Varios usuarios de la terminal aérea alteña reportaron haber tenido que caminar varios kilómetros con maletas en mano debido a que los accesos principales de la urbe se encontraban obstruidos por protestas. «Tuvimos que venir temprano para esperar nuestro vuelo. Hemos llegado caminando», relató uno de los afectados.
Ante el perjuicio, algunos viajeros tuvieron que optar por rutas alternas o contratar servicios de transporte privado para asegurar su arribo a tiempo. «Tuve que buscar rutas alternas. El taxi me cobró 40 bolivianos«, manifestó otro de los pasajeros.
Uno de los puntos críticos de interrupción se localizó en el peaje de la autopista que conecta La Paz con El Alto. En el sector, los manifestantes colocaron piedras, bloques de cemento y otros objetos en los carriles de subida y bajada de esta importante vía de conexión.
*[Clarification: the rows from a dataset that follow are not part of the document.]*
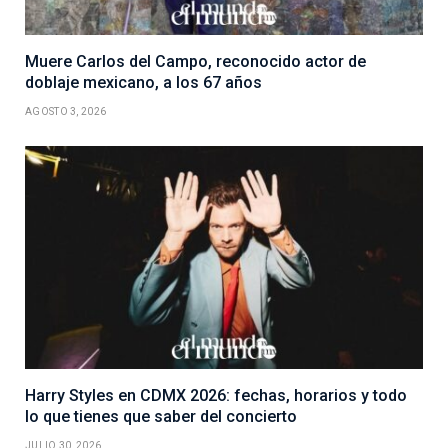
Muere Carlos del Campo, reconocido actor de
doblaje mexicano, a los 67 años
AGOSTO 3, 2026
Harry Styles en CDMX 2026: fechas, horarios y todo
lo que tienes que saber del concierto
JULIO 30, 2026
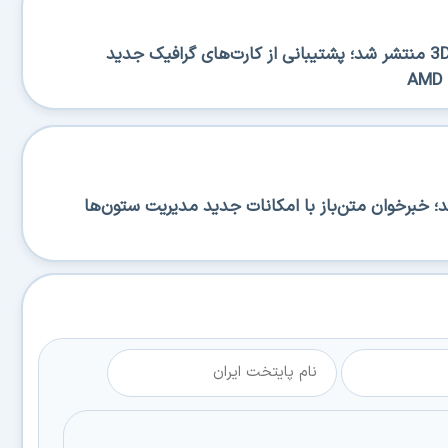
نسخه جدید 3DP Chip 26.06 منتشر شد؛ پشتیبانی از کارت‌های گرافیک جدید
RSS منتشر شد؛ خبرخوان متن‌باز با امکانات جدید مدیریت ستون‌ها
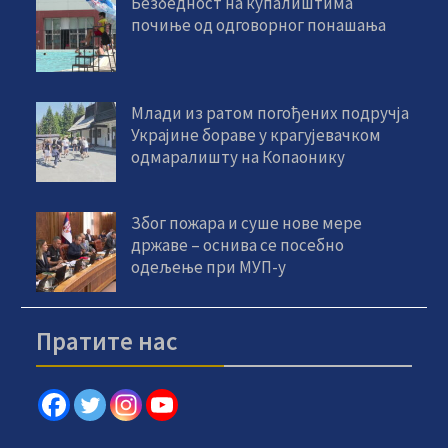
Безбедност на купалиштима
почиње од одговорног понашања
Млади из ратом погођених подручја
Украјине бораве у крагујевачком
одмаралишту на Копаонику
Због пожара и суше нове мере
државе – оснива се посебно
одељење при МУП-у
Пратите нас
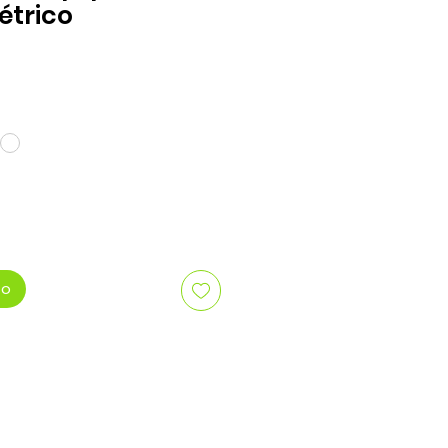
trico
o
to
Debido a los conflictos y cortes de ruta, la vía aérea se ha convertido prácticamente en la única alternativa de transporte para salir desde la sede de Gobierno hacia el interior del país.
Sin embargo, en horas de la noche, la autopista fue desbloqueada y los vehículos comenzaron a circular con normalidad hacia la terminal aérea.